Candidata ao máximo cargo político da nação mais poderosa do mundo, Kamala Harris, mulher negra, jamaicana e possível próxima presidente dos Estados Unidos, tem uma relação familiar com o Brasil desconhecida por muitos: Donald Harris, seu pai, foi professor de economia da Universidade de Brasília (UnB) durante uma temporada nos anos 1990 e há quem diga que parte de seus ideais influenciam a ex-senadora pelo estado de Minnesota e atual vice-presidente dos EUA
Donald e a mãe de Kamala, Shyamala Gopalan, se divorciaram em 1971, quando a agora adversária de Trump tinha apenas sete anos, fato que provocou um distanciamento familiar frequentemente explorado na imprensa. Mas, de acordo com o professor emérito da UnB e anfitrião do economista durante sua estada na capital brasileira, Joanílio Teixeira, a presidenciável não parece ter escapado completamente da influência do pai.

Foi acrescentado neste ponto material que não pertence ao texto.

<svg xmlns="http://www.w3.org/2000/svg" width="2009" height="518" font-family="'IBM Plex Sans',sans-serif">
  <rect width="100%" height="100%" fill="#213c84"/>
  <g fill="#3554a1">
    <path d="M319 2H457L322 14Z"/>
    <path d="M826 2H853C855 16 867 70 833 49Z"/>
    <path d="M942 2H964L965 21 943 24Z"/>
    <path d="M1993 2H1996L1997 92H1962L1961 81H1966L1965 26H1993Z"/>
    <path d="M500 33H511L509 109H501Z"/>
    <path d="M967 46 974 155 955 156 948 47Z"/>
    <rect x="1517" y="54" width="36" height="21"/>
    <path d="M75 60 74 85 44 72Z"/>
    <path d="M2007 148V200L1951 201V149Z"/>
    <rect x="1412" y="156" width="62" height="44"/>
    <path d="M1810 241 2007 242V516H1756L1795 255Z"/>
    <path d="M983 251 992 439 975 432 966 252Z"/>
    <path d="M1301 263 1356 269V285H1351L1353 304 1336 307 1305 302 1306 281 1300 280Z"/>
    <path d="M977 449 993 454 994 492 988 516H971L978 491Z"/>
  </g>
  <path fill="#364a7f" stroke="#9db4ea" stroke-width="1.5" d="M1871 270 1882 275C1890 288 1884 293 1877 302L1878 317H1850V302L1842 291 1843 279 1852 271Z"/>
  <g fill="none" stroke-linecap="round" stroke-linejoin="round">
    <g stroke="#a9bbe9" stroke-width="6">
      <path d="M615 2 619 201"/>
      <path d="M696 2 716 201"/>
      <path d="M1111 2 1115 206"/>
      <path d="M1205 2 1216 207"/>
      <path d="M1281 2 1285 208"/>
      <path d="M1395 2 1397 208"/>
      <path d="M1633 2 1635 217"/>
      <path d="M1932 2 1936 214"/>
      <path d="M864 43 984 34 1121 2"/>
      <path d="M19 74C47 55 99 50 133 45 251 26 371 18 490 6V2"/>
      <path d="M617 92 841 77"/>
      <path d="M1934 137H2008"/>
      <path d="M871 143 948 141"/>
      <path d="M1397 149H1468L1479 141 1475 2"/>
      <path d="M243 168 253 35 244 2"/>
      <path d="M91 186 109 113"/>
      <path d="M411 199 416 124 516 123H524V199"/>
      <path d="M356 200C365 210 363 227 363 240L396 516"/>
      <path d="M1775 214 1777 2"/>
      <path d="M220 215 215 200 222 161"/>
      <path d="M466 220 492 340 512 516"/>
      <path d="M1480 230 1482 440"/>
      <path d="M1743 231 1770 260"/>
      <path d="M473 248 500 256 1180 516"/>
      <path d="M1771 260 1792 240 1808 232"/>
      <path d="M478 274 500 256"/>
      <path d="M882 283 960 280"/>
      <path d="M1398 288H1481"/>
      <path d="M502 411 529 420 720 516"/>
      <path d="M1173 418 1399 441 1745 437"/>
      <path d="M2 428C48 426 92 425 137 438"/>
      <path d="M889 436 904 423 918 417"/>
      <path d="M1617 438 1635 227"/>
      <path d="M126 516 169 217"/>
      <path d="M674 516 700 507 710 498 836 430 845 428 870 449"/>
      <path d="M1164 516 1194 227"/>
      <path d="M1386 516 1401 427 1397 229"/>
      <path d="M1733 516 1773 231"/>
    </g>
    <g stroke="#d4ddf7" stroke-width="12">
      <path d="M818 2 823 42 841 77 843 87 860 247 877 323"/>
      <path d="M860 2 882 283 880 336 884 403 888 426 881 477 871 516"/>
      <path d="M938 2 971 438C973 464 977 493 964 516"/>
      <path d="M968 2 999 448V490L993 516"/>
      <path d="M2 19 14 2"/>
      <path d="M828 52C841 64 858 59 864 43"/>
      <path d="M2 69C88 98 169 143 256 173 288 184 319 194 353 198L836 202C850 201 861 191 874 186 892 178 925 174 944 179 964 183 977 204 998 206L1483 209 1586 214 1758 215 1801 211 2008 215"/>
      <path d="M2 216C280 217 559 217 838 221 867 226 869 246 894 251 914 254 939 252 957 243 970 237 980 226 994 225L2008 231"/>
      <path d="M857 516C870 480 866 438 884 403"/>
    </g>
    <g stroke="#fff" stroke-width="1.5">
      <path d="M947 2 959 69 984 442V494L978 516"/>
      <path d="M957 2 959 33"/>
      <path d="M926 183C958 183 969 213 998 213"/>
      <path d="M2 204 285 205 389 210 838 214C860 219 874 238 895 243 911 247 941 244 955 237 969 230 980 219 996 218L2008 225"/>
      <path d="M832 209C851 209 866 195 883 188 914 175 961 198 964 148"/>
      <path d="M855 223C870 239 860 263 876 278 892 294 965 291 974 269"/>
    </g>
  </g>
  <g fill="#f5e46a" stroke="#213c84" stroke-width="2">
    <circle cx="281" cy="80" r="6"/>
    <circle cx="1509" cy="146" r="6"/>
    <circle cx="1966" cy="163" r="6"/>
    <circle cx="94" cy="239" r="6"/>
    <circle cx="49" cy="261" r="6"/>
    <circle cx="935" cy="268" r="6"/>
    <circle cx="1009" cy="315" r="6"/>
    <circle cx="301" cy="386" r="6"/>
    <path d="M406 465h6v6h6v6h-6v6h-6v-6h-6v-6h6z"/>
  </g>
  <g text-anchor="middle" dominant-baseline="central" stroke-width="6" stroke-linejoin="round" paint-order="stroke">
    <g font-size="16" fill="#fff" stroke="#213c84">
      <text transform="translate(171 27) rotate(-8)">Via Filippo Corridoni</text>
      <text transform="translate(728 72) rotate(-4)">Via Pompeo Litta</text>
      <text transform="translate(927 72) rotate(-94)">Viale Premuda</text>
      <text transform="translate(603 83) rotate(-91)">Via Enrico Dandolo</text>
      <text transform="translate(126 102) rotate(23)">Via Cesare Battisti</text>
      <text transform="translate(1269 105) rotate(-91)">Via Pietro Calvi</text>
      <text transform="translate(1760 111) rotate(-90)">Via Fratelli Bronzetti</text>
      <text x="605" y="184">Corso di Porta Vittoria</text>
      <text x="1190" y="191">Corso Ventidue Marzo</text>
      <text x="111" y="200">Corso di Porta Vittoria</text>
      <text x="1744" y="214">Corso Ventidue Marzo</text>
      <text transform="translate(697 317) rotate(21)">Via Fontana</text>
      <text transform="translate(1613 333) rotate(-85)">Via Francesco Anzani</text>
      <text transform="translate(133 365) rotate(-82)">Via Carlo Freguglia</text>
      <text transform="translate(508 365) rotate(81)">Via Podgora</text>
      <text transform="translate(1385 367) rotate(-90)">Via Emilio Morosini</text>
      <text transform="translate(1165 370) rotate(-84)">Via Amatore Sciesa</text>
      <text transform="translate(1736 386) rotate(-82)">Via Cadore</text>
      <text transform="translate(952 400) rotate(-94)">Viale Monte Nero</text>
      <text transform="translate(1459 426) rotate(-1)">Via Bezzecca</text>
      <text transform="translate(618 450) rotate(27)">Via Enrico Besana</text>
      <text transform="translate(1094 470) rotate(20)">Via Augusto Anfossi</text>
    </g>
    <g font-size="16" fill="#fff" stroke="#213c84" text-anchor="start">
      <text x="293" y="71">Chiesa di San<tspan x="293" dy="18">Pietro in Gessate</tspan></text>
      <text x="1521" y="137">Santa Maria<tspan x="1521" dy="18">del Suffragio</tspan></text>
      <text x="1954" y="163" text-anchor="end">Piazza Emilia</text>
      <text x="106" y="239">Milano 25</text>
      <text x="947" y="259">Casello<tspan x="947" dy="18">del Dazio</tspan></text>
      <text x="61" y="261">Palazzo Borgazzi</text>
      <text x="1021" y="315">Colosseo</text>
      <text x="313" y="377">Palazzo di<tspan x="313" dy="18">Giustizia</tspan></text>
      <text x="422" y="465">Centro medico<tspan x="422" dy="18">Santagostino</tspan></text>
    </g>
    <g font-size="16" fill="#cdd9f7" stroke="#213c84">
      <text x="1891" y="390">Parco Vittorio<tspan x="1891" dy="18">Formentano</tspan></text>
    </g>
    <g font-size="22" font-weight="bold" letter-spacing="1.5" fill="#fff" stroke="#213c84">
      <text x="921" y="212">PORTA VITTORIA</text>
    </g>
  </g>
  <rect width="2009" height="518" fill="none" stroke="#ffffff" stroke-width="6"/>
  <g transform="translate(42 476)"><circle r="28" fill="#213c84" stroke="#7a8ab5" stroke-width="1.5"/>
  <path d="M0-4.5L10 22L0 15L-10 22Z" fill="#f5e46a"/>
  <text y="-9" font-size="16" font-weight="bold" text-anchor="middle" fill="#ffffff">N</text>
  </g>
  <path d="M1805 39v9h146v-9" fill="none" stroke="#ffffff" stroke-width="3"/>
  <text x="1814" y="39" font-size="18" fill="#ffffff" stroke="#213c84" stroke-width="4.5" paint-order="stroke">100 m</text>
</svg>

“Tenho a impressão de que a imprensa, em geral, tende a exagerar um certo distanciamento entre eles, no sentido político. Porque ele era mais à esquerda, digamos assim, mais social-democrata que ela”, explica Teixeira. “Estou ciente, claro, de que algumas implicações dele estão muito presentes nela. A questão da distribuição de renda. A questão do favorecimento às pessoas afrodescendentes. […] Isso está presente, de certo modo, no que ela fala”, completa.
O professor conta que o economista ficou hospedado em sua residência no Lago Sul durante dois meses, em 1997, e que se surpreendeu com as interações sociais nas quais acabava envolvido na comunidade acadêmica local. “O pessoal ficou muito animado com ele. Querendo bater papo com ele. Levando para churrasco, para almoço”, recorda Teixeira. “[Ele] Notou que havia muita confraternização, o que não era comum nos Estados Unidos e em Stanford”, contou o colega, com quem Harris, aos 85 anos, ainda se corresponde.
Jamaicano-americano, Donald J. Harris já era um nome expressivo no campo da economia quando desembarcou em Brasília, anos depois de ter lançado seu livro mais famoso, Capital Accumulation and Income Distribution (1978), que dedicou às filhas Kamala e Maya. Considerado marxista, ele defendia uma maior intervenção do Estado na economia, o que contrastava com as abordagens ortodoxas dominantes nos Estados Unidos, o que contribuiu para sua experiência no Brasil, onde encontrou ambiente mais simpático às suas ideias mais à esquerda. Após ter visitado a capital, o economista ainda passou curtas temporadas em Fortaleza, Recife, Salvador e Rio de Janeiro, antes de retornar para a Califórnia (EUA).
O professor Stephen de Castro, que esteve com Harris tanto na Jamaica quanto no Brasil, recorda as dificuldades enfrentadas por ele no meio acadêmico norte-americano devido aos seus ideais mais à esquerda. “Tinha um velhinho lá, meio stalinista, no departamento [da Universidade Stanford (EUA)], naquele momento. E eles [colegas professores] queriam que Stanford demitisse ele”, lembra Castro.
Influência de mão dupla
O ex-senador e então também professor da UnB Cristovam Buarque lembra das conversas com Donald Harris sobre concentração de renda e as consequências da escravidão no Brasil e na Jamaica. “Eu acho que o fato dele ter vivido em Brasília, especialmente, deve deixar uma marca, porque não são todos países, aliás, talvez nenhum, que têm uma capital criada, construída, num lugar que, na época, era completamente distante de tudo, e que virou uma metrópole”, avalia.
No Brasil, o economista encontrou um ambiente receptivo para suas ideias entre professores e alunos, segundo o consultor do Banco Mundial e ex-aluno do pai de Kamala Jorge Thompson Araújo. “A influência dele [na universidade] provavelmente se exerce através das pessoas que interagiram com ele, não somente naquele curso, ou naquele período em que ele esteve lá, mas ao longo de suas carreiras”, avalia. “O Brasil, por ser um país muito grande e bastante complexo, certamente ajudou o Donald Harris a ampliar mais ainda a visão dele com respeito às questões de desenvolvimento econômico”, completa Araújo.